Riproduci per intero e senza alcuna modifica il testo sul film d'esordio di Emilia Mazzacurati.

- _Testo fornito_:
· · · ·
La prima volta di Emilia Mazzacurati: “Con Billy racconto la vitalità disperata di una generazione”

"Un ritorno alla vita raccontata attraverso un'esperienza di morte". I tratti autobiografici, un mix di epoche diverse, i riferimenti alle opere di Edward Hopper e Luigi Ghirri, la provincia e il senso di spaesamento nel film d'esordio della giovane regista. L'intervista con THR Roma

“Mi devo ancora riprendere, psicologicamente sono k.o.”. Emilia Mazzacurati, classe ’95, scoppia in una risata quando le chiediamo cosa si porta dietro dalla sua prima esperienza alla regia di un lungometraggio, Billy, da domani in sala.

La storia di un ex bambino prodigio (Matteo Oscar Giuggioli) che a 9 anni ha inventato e condotto un podcast di musica di successo e che oggi vive con l’eccentrica madre Regina (Carla Signoris). Segretamente innamorato di una sua vicina di casa, il ragazzo frequenta solo bambini e non sa cosa fare della sua vita. Finché non incontra il suo idolo d’infanzia, Zippo (Alessandro Gassmann), un rocker scomparso da anni…

Un film quello di Emilia Mazzacurati che parla di assenze e di come reagiamo ad esse. Una storia di ragazzi più posati degli adulti e “di ritorno alla vita raccontata attraverso un’esperienza di morte”. Un film dai contorni autobiografici – suo padre, il regista Carlo Mazzacurati è scomparso nel 2014 – ma che finisce per abbracciare un’intera generazione e un paese, l’Italia, “costantemente a un passo dal precipizio ma che non si arrenderà mai”.
· · · ·
- _Dati forniti_:
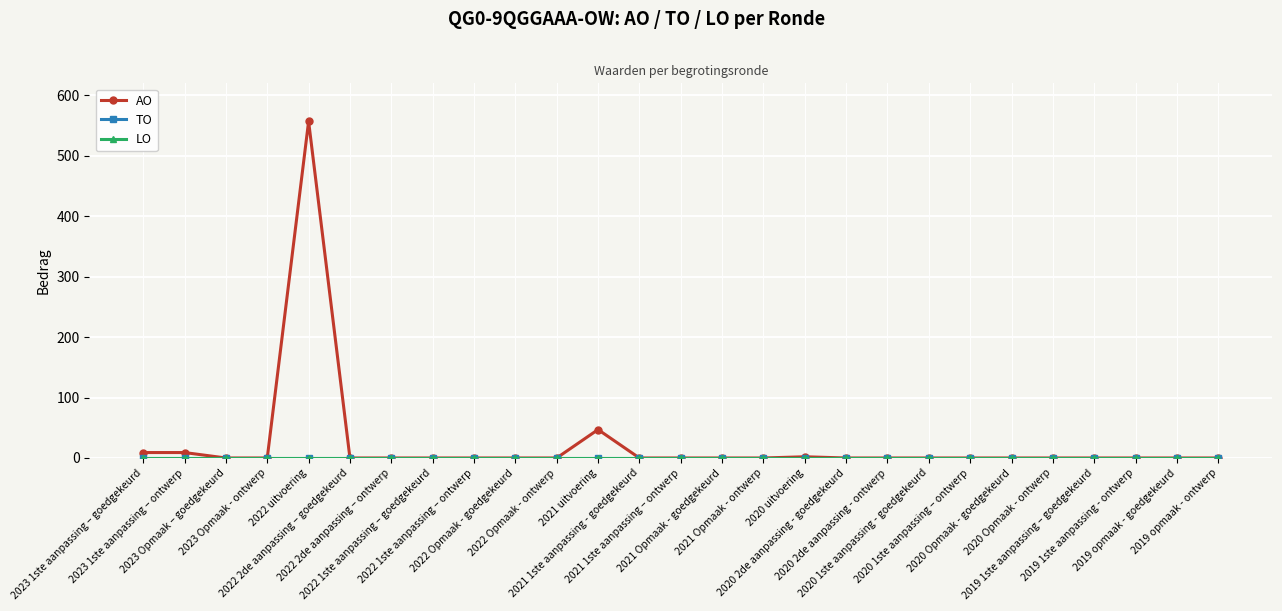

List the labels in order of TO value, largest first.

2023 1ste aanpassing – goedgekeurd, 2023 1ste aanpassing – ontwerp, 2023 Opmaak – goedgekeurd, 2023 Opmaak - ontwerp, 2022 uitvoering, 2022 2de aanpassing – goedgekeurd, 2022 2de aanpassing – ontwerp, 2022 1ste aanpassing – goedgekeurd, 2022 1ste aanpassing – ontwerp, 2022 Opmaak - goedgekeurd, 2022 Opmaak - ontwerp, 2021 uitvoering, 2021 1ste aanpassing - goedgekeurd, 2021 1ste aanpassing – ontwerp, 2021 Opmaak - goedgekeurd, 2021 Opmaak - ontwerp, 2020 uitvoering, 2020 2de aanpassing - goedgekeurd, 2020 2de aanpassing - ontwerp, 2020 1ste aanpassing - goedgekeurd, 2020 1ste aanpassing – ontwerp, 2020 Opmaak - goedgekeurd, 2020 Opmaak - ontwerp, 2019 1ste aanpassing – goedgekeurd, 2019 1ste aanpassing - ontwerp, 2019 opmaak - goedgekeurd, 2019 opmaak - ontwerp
· · · ·
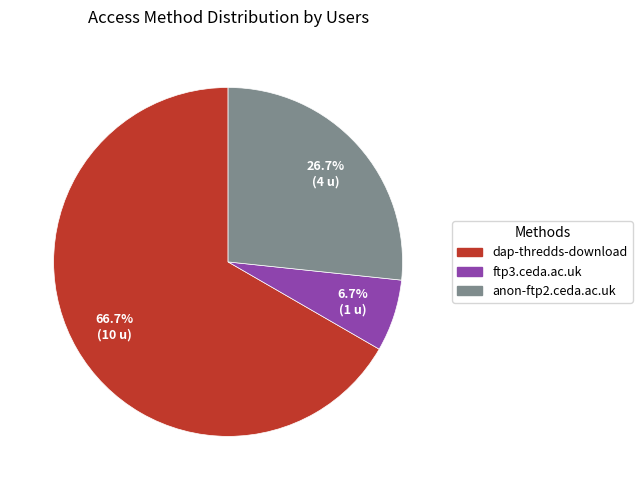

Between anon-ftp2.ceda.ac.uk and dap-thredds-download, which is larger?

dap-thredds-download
· · · ·
- _Risultato esercizio_:
La prima volta di Emilia Mazzacurati: “Con Billy racconto la vitalità disperata di una generazione”

"Un ritorno alla vita raccontata attraverso un'esperienza di morte". I tratti autobiografici, un mix di epoche diverse, i riferimenti alle opere di Edward Hopper e Luigi Ghirri, la provincia e il senso di spaesamento nel film d'esordio della giovane regista. L'intervista con THR Roma

“Mi devo ancora riprendere, psicologicamente sono k.o.”. Emilia Mazzacurati, classe ’95, scoppia in una risata quando le chiediamo cosa si porta dietro dalla sua prima esperienza alla regia di un lungometraggio, Billy, da domani in sala.

La storia di un ex bambino prodigio (Matteo Oscar Giuggioli) che a 9 anni ha inventato e condotto un podcast di musica di successo e che oggi vive con l’eccentrica madre Regina (Carla Signoris). Segretamente innamorato di una sua vicina di casa, il ragazzo frequenta solo bambini e non sa cosa fare della sua vita. Finché non incontra il suo idolo d’infanzia, Zippo (Alessandro Gassmann), un rocker scomparso da anni…

Un film quello di Emilia Mazzacurati che parla di assenze e di come reagiamo ad esse. Una storia di ragazzi più posati degli adulti e “di ritorno alla vita raccontata attraverso un’esperienza di morte”. Un film dai contorni autobiografici – suo padre, il regista Carlo Mazzacurati è scomparso nel 2014 – ma che finisce per abbracciare un’intera generazione e un paese, l’Italia, “costantemente a un passo dal precipizio ma che non si arrenderà mai”.